Dessa vez, em resposta a um tratamento bem mais agressivo do que no primeiro câncer e por isso estou lidando com transformações corporais ainda maiores. Desde o ano passado, tive que parar de amamentar Larissa (ela tinha apenas três meses de idade), e em resposta à quimioterapia, tive que assumir transformações corporais e limitações de movimento muito mais significantes do que a primeira vez, a exemplo de um maior ganho de peso, maiores dores nas articulações e a total queda de cabelos. E foi por isso que dançar se tornou cada vez mais preciso!

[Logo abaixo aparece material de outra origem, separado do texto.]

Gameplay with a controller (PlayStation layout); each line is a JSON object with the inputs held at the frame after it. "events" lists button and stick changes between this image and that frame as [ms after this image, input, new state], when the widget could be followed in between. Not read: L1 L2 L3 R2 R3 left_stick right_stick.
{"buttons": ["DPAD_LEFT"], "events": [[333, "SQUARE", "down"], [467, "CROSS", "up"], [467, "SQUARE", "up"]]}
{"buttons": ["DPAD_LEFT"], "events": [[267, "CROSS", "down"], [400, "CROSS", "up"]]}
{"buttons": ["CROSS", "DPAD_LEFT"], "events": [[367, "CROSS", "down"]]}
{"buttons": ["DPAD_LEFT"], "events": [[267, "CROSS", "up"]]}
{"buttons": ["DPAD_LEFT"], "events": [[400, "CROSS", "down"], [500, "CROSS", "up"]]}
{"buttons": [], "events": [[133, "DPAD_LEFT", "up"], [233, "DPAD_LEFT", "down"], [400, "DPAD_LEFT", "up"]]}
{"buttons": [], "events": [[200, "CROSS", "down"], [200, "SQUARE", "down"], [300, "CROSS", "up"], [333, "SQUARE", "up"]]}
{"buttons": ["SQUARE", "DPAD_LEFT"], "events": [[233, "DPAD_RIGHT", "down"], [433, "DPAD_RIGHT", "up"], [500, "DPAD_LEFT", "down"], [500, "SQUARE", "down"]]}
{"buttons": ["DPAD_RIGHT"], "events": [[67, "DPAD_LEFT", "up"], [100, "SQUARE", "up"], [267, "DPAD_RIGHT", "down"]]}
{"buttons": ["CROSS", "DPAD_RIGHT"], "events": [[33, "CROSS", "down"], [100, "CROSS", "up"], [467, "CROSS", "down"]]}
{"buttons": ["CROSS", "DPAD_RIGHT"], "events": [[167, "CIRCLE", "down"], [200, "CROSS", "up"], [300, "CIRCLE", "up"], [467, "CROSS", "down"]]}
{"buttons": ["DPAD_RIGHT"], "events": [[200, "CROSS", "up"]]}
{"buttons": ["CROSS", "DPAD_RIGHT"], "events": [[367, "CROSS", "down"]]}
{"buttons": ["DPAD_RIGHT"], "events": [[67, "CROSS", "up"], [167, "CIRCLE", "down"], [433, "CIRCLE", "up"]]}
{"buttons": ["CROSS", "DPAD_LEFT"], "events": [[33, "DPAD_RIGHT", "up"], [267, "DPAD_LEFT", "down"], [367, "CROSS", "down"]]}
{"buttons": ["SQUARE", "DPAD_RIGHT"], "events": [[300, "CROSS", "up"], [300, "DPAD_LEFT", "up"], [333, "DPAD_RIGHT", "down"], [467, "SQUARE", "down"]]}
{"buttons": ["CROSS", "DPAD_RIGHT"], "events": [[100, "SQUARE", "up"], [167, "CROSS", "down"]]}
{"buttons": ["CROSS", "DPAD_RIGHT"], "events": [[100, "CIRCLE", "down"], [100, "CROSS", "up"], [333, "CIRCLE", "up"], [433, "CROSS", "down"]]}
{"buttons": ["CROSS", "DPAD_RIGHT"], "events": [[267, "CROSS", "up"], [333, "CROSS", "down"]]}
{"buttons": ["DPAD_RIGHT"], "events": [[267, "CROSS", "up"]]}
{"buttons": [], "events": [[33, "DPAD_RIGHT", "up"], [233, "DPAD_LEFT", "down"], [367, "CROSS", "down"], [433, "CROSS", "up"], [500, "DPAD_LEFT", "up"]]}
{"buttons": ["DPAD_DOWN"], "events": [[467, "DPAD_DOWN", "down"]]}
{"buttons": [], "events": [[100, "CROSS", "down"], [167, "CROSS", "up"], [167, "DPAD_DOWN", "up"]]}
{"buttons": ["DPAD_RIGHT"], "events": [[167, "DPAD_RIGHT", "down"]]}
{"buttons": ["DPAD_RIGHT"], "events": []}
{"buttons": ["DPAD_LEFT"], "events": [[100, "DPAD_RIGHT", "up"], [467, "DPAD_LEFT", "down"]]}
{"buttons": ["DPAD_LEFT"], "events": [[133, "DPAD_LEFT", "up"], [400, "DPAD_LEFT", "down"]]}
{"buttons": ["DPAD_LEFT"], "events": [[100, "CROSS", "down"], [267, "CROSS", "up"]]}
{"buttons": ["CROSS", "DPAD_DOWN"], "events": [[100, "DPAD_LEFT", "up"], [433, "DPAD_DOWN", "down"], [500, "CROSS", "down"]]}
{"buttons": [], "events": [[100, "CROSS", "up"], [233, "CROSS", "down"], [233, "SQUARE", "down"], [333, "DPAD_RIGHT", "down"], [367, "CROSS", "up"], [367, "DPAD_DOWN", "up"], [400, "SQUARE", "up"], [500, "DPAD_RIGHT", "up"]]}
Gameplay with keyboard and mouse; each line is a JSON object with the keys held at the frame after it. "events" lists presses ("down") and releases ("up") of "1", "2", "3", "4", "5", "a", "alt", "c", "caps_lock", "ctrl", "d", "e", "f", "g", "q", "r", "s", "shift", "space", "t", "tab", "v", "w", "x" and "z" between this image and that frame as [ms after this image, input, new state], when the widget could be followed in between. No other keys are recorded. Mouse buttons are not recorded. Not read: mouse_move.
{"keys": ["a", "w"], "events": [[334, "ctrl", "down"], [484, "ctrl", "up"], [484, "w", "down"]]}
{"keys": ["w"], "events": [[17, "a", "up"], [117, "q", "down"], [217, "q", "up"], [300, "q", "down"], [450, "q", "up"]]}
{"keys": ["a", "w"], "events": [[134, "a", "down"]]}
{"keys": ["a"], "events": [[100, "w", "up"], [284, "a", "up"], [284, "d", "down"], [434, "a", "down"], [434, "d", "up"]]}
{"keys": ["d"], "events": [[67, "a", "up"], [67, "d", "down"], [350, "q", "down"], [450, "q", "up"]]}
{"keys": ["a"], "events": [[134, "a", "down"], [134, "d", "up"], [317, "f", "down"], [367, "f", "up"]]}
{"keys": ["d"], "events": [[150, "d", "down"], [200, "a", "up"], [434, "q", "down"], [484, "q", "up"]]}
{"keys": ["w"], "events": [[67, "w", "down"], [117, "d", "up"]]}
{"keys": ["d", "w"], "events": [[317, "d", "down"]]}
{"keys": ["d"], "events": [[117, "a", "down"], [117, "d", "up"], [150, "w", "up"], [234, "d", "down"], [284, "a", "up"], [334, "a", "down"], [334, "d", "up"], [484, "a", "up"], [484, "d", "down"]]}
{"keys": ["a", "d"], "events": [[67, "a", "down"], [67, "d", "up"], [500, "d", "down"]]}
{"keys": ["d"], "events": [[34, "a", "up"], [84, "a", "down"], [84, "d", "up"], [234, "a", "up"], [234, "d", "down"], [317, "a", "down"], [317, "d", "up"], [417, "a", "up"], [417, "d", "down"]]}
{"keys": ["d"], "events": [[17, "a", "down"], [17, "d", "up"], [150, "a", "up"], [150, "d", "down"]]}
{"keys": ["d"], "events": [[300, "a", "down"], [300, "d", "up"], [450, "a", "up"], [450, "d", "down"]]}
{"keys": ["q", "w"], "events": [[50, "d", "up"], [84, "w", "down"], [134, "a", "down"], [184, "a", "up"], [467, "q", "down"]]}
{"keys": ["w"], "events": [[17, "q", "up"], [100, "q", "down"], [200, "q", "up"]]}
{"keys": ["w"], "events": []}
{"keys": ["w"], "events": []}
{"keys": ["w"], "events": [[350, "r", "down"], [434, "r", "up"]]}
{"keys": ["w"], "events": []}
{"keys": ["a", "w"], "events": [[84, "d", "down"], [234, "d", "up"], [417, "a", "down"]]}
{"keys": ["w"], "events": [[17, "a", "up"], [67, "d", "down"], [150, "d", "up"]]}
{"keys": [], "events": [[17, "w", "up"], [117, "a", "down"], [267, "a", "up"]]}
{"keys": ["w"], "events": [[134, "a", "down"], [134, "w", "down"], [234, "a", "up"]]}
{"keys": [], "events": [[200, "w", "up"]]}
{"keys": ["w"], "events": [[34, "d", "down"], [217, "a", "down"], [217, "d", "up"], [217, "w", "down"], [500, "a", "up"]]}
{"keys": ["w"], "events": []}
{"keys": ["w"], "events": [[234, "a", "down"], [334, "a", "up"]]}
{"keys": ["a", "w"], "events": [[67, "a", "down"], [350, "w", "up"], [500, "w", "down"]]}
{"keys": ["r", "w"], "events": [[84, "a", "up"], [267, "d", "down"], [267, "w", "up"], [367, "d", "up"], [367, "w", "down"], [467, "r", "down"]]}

Tudo que vivi desde 2011 me faz acreditar, cada dia mais, que poder dançar não só é possível, mas essencial para alguém em tratamento de um câncer de mama. E com muita alegria e esperança de poder continuar dançando, compartilho também com vocês o meu depoimento utilizado como som para um trecho do Espetáculo MAGNA, que estreou nesse Outubro Rosa, no Festival de Dança do Recife. E com muita convicção e muita esperança de continuar levando a minha Dança ao palco, agradeço a oportunidade de compartilhar minhas experiências nesse espaço e com isso, colocar mais uma vez, o câncer de mama em cena.
DEPOIMENTO DO ESPETÁCULO MAGNA
Meu nome é Juliana Azoubel. Sou bailarina, coreógrafa, professora de dança, filha, esposa e mãe.
Tenho 42 anos e fui diagnosticada, pela primeira vez aos 35 anos, em 2011.
Minha mãe, Inez, faleceu com câncer, um ano antes do meu diagnóstico, e por isso, a palavra câncer me trazia muito medo. Mas segui…Fiz tratamento e fui considerada curada.
Junto com a cura, veio o meu maior presente: a minha filha Larissa, que hoje está com um ano e oito meses.
No ano passado, fui diagnosticada com um outro câncer de mama. E no momento estou em tratamento.
Hoje, a palavra câncer pra mim, é força, é coragem, é querer viver.
É constatação de que pudemos ser ainda mais felizes do que pensamos ser.
É perseverança. É viver e dançar mais a cada dia.
É transformar momentos difíceis em alegria.
É viver, para poder dançar mais, e para poder ver minha filha crescer!